### RECORDS FOR THIS TASK
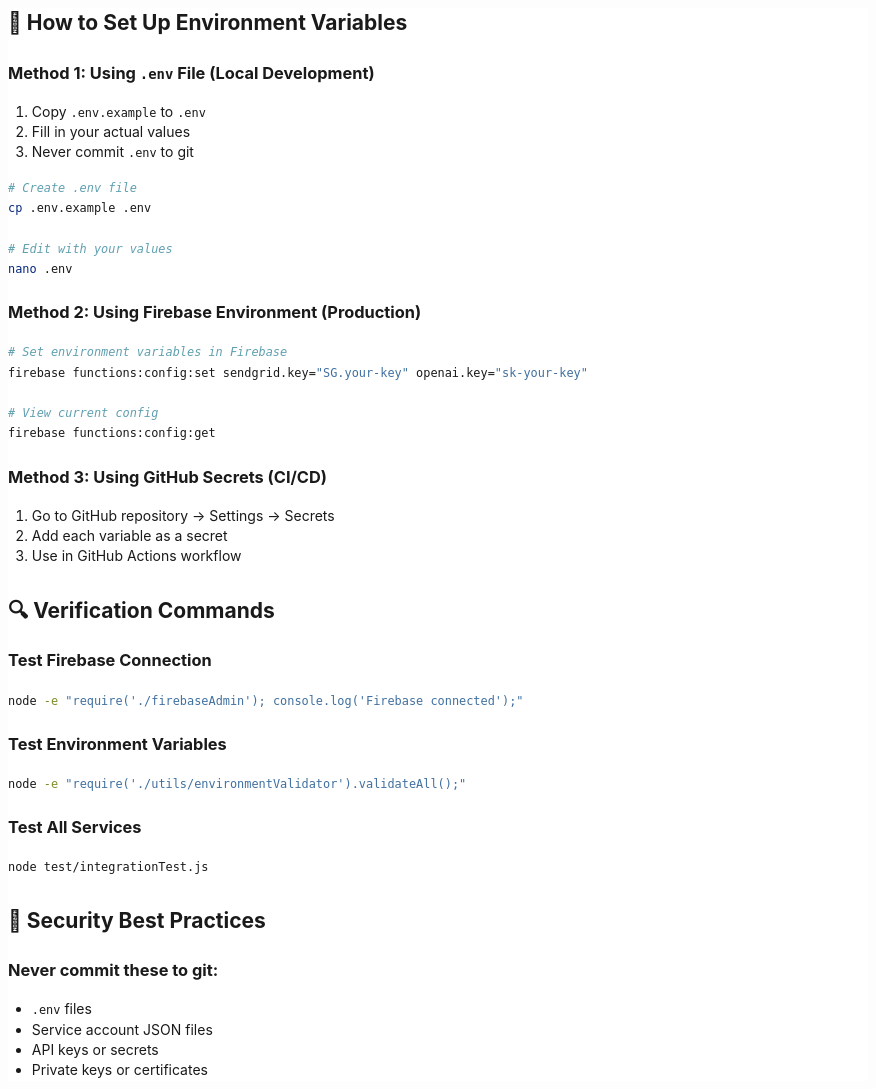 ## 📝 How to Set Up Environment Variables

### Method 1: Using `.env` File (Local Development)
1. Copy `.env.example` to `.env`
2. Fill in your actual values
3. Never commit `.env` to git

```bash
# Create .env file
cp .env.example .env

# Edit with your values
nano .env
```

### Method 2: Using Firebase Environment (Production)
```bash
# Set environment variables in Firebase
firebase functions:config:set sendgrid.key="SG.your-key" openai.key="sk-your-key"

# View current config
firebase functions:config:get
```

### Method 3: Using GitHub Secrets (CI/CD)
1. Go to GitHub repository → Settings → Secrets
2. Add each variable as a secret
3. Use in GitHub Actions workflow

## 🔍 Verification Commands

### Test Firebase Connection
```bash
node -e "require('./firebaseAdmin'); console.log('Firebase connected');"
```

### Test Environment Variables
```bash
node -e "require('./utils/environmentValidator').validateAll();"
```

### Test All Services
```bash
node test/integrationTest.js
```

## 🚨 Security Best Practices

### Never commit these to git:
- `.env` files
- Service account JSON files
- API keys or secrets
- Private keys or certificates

### ACTION ITEM
Drop the images and quote the entries word for word.

### SOLUTION TO THIS TASK
 ## 📝 How to Set Up Environment Variables

### Method 1: Using `.env` File (Local Development)
1. Copy `.env.example` to `.env`
2. Fill in your actual values
3. Never commit `.env` to git

```bash
# Create .env file
cp .env.example .env

# Edit with your values
nano .env
```

### Method 2: Using Firebase Environment (Production)
```bash
# Set environment variables in Firebase
firebase functions:config:set sendgrid.key="SG.your-key" openai.key="sk-your-key"

# View current config
firebase functions:config:get
```

### Method 3: Using GitHub Secrets (CI/CD)
1. Go to GitHub repository → Settings → Secrets
2. Add each variable as a secret
3. Use in GitHub Actions workflow

## 🔍 Verification Commands

### Test Firebase Connection
```bash
node -e "require('./firebaseAdmin'); console.log('Firebase connected');"
```

### Test Environment Variables
```bash
node -e "require('./utils/environmentValidator').validateAll();"
```

### Test All Services
```bash
node test/integrationTest.js
```

## 🚨 Security Best Practices

### Never commit these to git:
- `.env` files
- Service account JSON files
- API keys or secrets
- Private keys or certificates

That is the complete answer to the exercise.